Much like the season as a whole, the Penn State women’s volleyball team had a little trouble for a stretch, but got it right in the end.
Behind a balanced offense, the Nittany Lions held off Dayton 25-17, 13-25, 25-14, 25-17 Saturday night at Rec Hall in the NCAA second round.
“It’s never a given,” Penn State coach Russ Rose said. “It’s always hard. Every match has its challenges and this one is no different. I’m really thrilled with our effort tonight, how we competed, especially after playing as poorly as we did in the second game.”
It’s always hard. Every match has its challenges and this one is no different. I’m really thrilled with our effort tonight, how we competed, especially after playing as poorly as we did in the second game.

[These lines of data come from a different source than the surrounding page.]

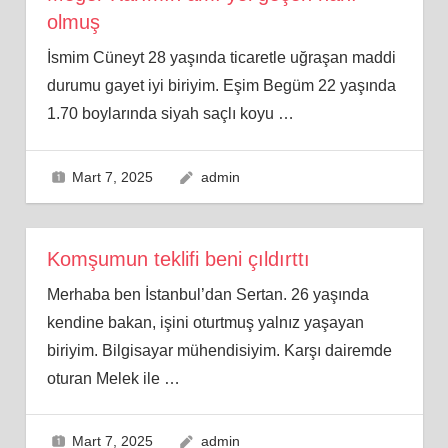
olmuş
İsmim Cüneyt 28 yaşında ticaretle uğraşan maddi
durumu gayet iyi biriyim. Eşim Begüm 22 yaşında
1.70 boylarında siyah saçlı koyu
…
Mart 7, 2025
admin
Komşumun teklifi beni çıldırttı
Merhaba ben İstanbul’dan Sertan. 26 yaşında
kendine bakan, işini oturtmuş yalnız yaşayan
biriyim. Bilgisayar mühendisiyim. Karşı dairemde
oturan Melek ile
…
Mart 7, 2025
admin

Penn State (28-5) will meet Hawaii (28-1) in the regional semifinals next Friday night in Des Moines, Iowa, reaching the third round for a 13th consecutive season. It also marks the 14 th straight NCAA tournament victory for the two-time defending champions.
Fellow Big Ten survivors Minnesota and Illinois will battle in the other match.
Ali Frantti and Aiyana Whitney led the way with 14 kills each for the seventh-seeded Lions, while Megan Courtney put down eight kills and Haleigh Washington and Heidi Thelen put down seven kills apiece.
“It’s a good thing to mix the ball around,” Thelen said. “If you keep setting the same person every time, then the block on the other side will just commit to that person.”
Bryana Weiskircher ran that offense, which hit .369 for the night, by giving out 46 assists to go with four blocks each for her and Washington. Courtney also collected 15 digs and Kendall Pierce added 13.
In seeing the nation’s longest win streak end at 25 straight, the Flyers (27-6) got 16 kills and four blocks from Amber Erhahon, 15 kills from Alaina Turner, 45 assists from Jane Emmenecker and 16 digs from Janna Krafka. Dayton, outblocked 9-5, hit .209.
The Nittany Lions blitzed through the first set, winning eight of the last 11 points, capped by Heidi Thelen and Courtney teaming up for a block.
But the Flyers turned the tables right from the start of the second, earning the first five points, going up 11-3 after a block on Courtney and never letting the frame get closer than five from there. Eight Penn State errors and some bad passing didn’t help, but Dayton dominated with a .556 hitting performance.
“When somebody hits .556, it’s not so much what you’re not doing, you can’t stop them,” Rose said. “I thought our serving was a little too easy.”
The easy serves allowed the Flyer offense to hum with efficiency.
“It all started with our pass,” said Erhahon of a Dayton offense that picked apart the Nittany Lion defense in the frame. “I felt like out pass was really good during the second and I felt like it put us in a lot of in-system plays which got our offense balanced and got me some one-on-ones, and pin attackers one-on-ones.”
The Flyers were wondering if an upset was brewing. Penn State has only lost three NCAA matches in Rec Hall in the tournament’s 35-year history.
“It was just like a thought, ‘We could play with these guys,’” said Jill Loirs, who had nine kills. “We could possibly win this game, but you never want to go in thinking you’ve already won when you’ve only won one set.”
But the Nittany Lions’ top performances returned as quickly as it left for the third set, with Washington (4 kills), Courtney (4), Thelen (4) and Frantti (5) all finding success with their swings. A Thelen kill wrapped up a set in which the team hit .581.
“I just did what I could, swung where it was open,” Thelen said. “I felt pretty good.”
The Nittany Lions wrapped up the fourth with a 9-2 closing run, including a 3-point run from Whitney with two blocks and a kill on an overpass. A Dayton swing sailed long to end the match and the Flyers’ season.